[Request]: From the profile of Taylor Gambill, list every piece of clothing he is described as wearing.

[Text block]:
--

By Sydney Schwichtenberg

Taylor Gambill runs to his car in the Timberdell parking lot with a black gig bag in tow. 

Inside, Gambill’s prized possession, his bassoon, waits to be played in front of hundreds, joined by the OU Symphony Orchestra. Gambill works as a graduate teaching assistant in OU’s music department, through his job he earns the opportunity to perform. 

Gambill, dressed in a black suit and tie, combs his hair back for the event. He unlocks his 2000 Lexus, a car he has driven since he earned his license at 16 years old. 

In bold print, his license plate reads, “BASSOON.” 

“I did have to wait for someone to die to get that,” Gambill said. “It took two years, but I got it.” 

***

Music can be found anywhere in Taylor Gambill’s life, from the years spent in his middle school band, to his current position as a teaching assistant to music students, and to his satanic beliefs. 

Gambill, an Arkansas native, spent most of his life running away from the Bible Belt. 

“One of my brothers is an accountant and the other is a dentist,” Gambill said. “I’m a satanist.” 

As an 18-year-old, Gambill attended his first satanic ritual ten minutes outside of his hometown of Jonesboro, Arkansas. In a rented-out gymnasium, Gambill, dressed in a black robe, stood in a circle of men and women as they surrounded a makeshift altar.

--

[Entries shown]:
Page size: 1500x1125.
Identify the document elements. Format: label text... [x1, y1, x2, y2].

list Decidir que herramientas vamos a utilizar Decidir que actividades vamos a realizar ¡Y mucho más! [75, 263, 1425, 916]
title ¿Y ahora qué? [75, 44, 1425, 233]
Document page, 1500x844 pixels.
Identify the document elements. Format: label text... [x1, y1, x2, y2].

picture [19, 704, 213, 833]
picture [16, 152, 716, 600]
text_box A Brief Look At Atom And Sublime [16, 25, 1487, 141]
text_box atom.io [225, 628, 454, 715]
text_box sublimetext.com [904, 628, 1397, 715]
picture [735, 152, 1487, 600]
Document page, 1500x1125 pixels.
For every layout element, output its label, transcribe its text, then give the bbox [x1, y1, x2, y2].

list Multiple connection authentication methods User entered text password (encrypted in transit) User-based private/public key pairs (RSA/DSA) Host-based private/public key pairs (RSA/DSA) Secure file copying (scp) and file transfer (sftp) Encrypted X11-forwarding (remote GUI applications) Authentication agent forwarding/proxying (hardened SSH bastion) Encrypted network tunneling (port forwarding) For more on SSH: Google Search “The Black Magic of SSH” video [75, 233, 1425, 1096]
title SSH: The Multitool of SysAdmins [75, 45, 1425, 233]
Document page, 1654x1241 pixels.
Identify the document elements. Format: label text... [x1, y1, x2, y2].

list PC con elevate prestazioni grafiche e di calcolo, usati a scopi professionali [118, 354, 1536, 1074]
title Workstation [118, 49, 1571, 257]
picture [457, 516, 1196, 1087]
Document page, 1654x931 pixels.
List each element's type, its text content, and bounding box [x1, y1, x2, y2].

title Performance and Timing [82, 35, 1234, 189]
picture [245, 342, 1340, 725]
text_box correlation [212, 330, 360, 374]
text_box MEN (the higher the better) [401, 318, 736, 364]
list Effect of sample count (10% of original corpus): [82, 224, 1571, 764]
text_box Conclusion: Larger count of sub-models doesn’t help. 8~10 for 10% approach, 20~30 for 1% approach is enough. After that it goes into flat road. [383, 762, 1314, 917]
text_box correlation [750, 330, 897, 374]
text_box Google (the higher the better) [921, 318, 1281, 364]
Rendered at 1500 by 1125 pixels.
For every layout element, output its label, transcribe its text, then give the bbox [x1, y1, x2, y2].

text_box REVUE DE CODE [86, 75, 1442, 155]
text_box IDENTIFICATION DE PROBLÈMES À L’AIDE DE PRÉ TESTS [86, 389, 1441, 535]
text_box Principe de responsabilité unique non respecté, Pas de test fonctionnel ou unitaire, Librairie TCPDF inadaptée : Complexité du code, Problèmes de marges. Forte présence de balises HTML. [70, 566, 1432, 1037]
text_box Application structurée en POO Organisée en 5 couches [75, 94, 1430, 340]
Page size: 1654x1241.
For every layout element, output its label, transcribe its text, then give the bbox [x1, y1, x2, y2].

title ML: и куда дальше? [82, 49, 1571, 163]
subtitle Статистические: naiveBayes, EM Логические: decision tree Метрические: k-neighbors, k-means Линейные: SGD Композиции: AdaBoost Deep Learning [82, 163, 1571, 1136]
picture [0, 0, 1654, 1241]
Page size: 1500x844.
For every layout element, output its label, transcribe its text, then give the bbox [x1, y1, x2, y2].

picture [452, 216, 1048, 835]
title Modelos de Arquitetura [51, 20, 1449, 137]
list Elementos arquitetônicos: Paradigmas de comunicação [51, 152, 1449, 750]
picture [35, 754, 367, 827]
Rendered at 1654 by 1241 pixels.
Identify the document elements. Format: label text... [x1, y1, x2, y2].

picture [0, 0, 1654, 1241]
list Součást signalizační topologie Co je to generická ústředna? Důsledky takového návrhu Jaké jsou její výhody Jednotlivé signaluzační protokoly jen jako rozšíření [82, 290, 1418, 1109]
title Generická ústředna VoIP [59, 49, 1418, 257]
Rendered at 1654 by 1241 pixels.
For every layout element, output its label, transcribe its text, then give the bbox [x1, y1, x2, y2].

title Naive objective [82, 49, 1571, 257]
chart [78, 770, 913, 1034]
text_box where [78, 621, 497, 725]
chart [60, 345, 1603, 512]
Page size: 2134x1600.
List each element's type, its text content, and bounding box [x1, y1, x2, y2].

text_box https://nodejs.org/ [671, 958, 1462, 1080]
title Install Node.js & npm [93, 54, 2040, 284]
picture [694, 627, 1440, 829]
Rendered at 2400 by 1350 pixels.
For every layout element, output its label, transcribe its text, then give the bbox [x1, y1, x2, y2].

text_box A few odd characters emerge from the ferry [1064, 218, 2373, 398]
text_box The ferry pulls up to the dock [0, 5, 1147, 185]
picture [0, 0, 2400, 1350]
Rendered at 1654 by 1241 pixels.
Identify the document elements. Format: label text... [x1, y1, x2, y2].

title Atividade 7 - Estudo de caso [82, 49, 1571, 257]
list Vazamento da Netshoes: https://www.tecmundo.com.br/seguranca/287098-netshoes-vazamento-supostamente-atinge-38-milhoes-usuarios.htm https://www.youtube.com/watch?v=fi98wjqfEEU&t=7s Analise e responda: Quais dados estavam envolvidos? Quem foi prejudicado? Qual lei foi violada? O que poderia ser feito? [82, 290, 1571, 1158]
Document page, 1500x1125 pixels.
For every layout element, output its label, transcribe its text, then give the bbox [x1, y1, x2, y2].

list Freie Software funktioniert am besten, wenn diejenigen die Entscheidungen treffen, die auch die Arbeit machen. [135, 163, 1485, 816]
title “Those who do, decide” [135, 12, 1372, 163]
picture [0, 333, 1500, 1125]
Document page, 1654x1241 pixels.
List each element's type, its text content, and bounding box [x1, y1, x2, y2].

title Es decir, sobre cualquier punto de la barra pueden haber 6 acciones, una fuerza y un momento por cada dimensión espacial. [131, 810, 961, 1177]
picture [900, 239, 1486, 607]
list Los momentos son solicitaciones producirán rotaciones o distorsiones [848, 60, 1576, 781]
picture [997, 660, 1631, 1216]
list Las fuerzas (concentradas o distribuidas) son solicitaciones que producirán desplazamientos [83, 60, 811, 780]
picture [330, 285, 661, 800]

--

[Exercise result]:
- Black suit
- Tie
- Black robe